Important because of all it said about architectural style and commercial development in Miami. And important because it provides a concrete link to the past in a city often hellbent on marching forward.
“There are a lot of people who don’t like the Sears Tower, and that’s tough,” says Parker Thomson, chairman of the Performing Arts Center Trust. “It’s a vertical symbol of the history of Miami.”
A compromise was struck: The less embellished wings of the building would be demolished, and the seven-story tower would be restored and integrated into architect Cesar Pelli’s design for the performing arts center. Even today, it is a deal that provokes words raw and harsh.
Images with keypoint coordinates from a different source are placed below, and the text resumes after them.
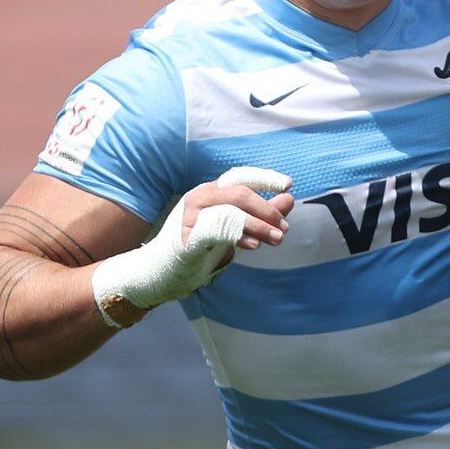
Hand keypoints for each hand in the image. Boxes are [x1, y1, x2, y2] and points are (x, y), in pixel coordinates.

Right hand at [91, 167, 294, 317]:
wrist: (159, 271)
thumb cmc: (200, 247)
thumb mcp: (234, 227)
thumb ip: (261, 213)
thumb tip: (289, 198)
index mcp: (209, 193)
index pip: (239, 176)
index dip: (265, 178)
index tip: (288, 184)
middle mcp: (198, 199)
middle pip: (240, 194)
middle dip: (267, 210)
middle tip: (284, 229)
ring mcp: (190, 217)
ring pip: (231, 211)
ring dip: (259, 225)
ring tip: (277, 239)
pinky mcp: (187, 239)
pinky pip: (217, 230)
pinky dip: (239, 235)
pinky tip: (253, 245)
“To take any building and slice it and dice it is far from an ideal situation,” says preservationist Sosa. “It’s like cutting your arms off — are you the same person? Of course not. It will be nothing more than a token Deco relic as part of another project.”
To UM historian Millas, it represents an appropriate middle ground. “These things happen around the world — saving parts of buildings — so I’m a little lenient on that,” Millas says. “It’s a wonderful metaphor about what Miami is all about — it’s a modern city and it’s a modern building, and now we’ve got another modern building coming in.”
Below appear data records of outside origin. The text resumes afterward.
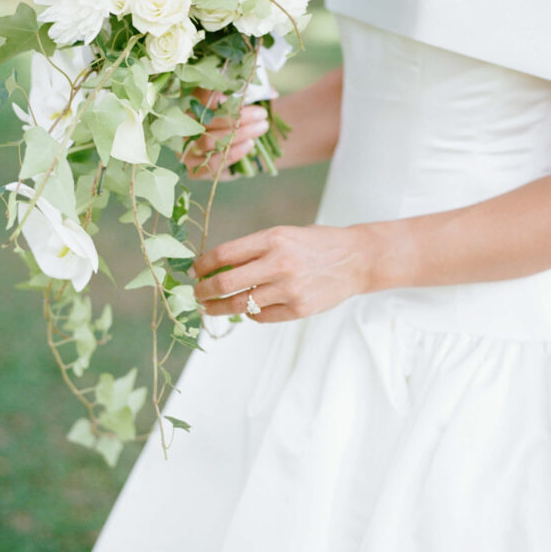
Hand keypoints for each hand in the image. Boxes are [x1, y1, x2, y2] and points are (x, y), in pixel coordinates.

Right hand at [182, 88, 269, 180]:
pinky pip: (211, 163)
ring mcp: (186, 149)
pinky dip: (232, 153)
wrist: (234, 154)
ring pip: (209, 140)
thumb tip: (272, 92)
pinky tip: (250, 144)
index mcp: (192, 107)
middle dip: (237, 115)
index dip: (214, 93)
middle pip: (207, 119)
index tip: (238, 92)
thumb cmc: (239, 124)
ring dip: (238, 134)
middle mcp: (185, 127)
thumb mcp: (245, 107)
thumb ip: (255, 96)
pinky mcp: (193, 169)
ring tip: (261, 128)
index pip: (199, 95)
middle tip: (261, 113)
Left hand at [190, 224, 367, 322]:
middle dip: (204, 291)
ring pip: (240, 305)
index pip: (224, 254)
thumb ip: (254, 249)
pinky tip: (247, 308)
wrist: (356, 259)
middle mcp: (279, 263)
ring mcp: (290, 289)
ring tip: (210, 307)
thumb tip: (216, 267)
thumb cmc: (315, 244)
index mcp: (273, 238)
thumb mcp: (284, 235)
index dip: (203, 265)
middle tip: (196, 294)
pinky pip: (261, 317)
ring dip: (219, 308)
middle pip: (226, 283)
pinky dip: (249, 313)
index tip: (194, 271)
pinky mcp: (299, 309)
A compromise was struck: In the weeks before demolition began, the guts of the building drooped from ceilings pocked by years of neglect and decrepitude. In one corner, a hint of the building’s past: “PIP S & OBAC,” a collection of weathered letters bellowed, heralding the tobacconist counter.
County architect Richard Coba, the man presiding over the demolition, used to shop here “for shirts and a bunch of stuff. They did a little bit of everything and anything,” Coba says. “There’s a history to this building, which makes it a grander structure.”
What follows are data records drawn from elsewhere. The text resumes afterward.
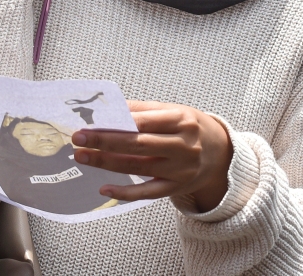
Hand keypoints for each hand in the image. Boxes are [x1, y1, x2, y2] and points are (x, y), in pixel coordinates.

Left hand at [71, 100, 233, 212]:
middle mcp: (183, 145)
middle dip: (104, 142)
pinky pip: (147, 193)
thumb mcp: (175, 111)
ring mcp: (180, 170)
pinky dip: (125, 192)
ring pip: (138, 168)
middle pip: (137, 145)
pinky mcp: (177, 188)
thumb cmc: (192, 128)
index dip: (114, 122)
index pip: (143, 121)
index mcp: (182, 120)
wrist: (223, 154)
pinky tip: (103, 188)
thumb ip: (144, 110)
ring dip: (107, 163)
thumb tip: (110, 110)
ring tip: (82, 157)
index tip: (90, 123)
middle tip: (79, 139)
It is his job to make sure the derring-do of destruction and preservation successfully co-exist as workers continue dismantling the four-story wings. An elaborate latticework of steel and wooden beams girds the tower, designed to protect it from vibrations as demolition proceeds.
By late summer, only the tower will remain. It will stand watch — over a glorious past, with a parapet turned to the future.
THROUGH THE YEARS
Born of Miami’s boomtime, lauded as “Miami’s Eiffel Tower,” castigated as “a big, ugly nose on Miami’s face,” the 1929-era Sears Tower has survived decades of neglect and repeated attempts to tear it down. Now dubbed the “Art Deco Tower,” it stands tall as the architectural sentinel of the Miami Performing Arts Center.
Here’s how it got where it is:
1929: Sears, Roebuck & Co. opens its Florida flagship at Biscayne Boulevard and Northeast 13th Street. It’s part of a plan in which the boulevard is to become Miami’s equivalent of Chicago’s Michigan Avenue. Six thousand shoppers attend. Miami Mayor C.H. Reeder declares it “the finest store in the South.” Sears’ Chicago architect, George Nimmons, says he followed no historical style in the 120-foot tower with its concrete flora and fauna and bas-relief ziggurats. Later, architects declare it Art Deco - and one of the first such buildings in South Florida.
1983: With the building decaying and sales slumping in the area, scarred by the riots of 1980 and 1982, Sears closes the store. *
1991: Sears donates its building and 3.56 acres for the proposed Miami Performing Arts Center. Preservationists implore planners to save the old building and incorporate it into the new complex.
1992: Charles Dusseau and two other county commissioners raise MPAC supporters’ ire by proposing to use the Sears building as a homeless shelter. ... The big red neon Sears signs are removed.
1995: Saving the tower becomes controversial. Supporters call it Miami’s Eiffel Tower; critics compare it to “a big ugly nose.” PAC leaders encourage the three architects bidding to incorporate the Sears tower and its four-story wings.
2000: In a compromise, the tower is spared as workers raze the wings. It becomes the Art Deco Tower - part of the MPAC.
2005: Looking back, MPAC architect Cesar Pelli says: “At the beginning, we thought it to be best for the Sears Tower to disappear. But I must say, I have grown to like it, to enjoy the juxtaposition, to have designed around it and have it become an element in the new piazza.”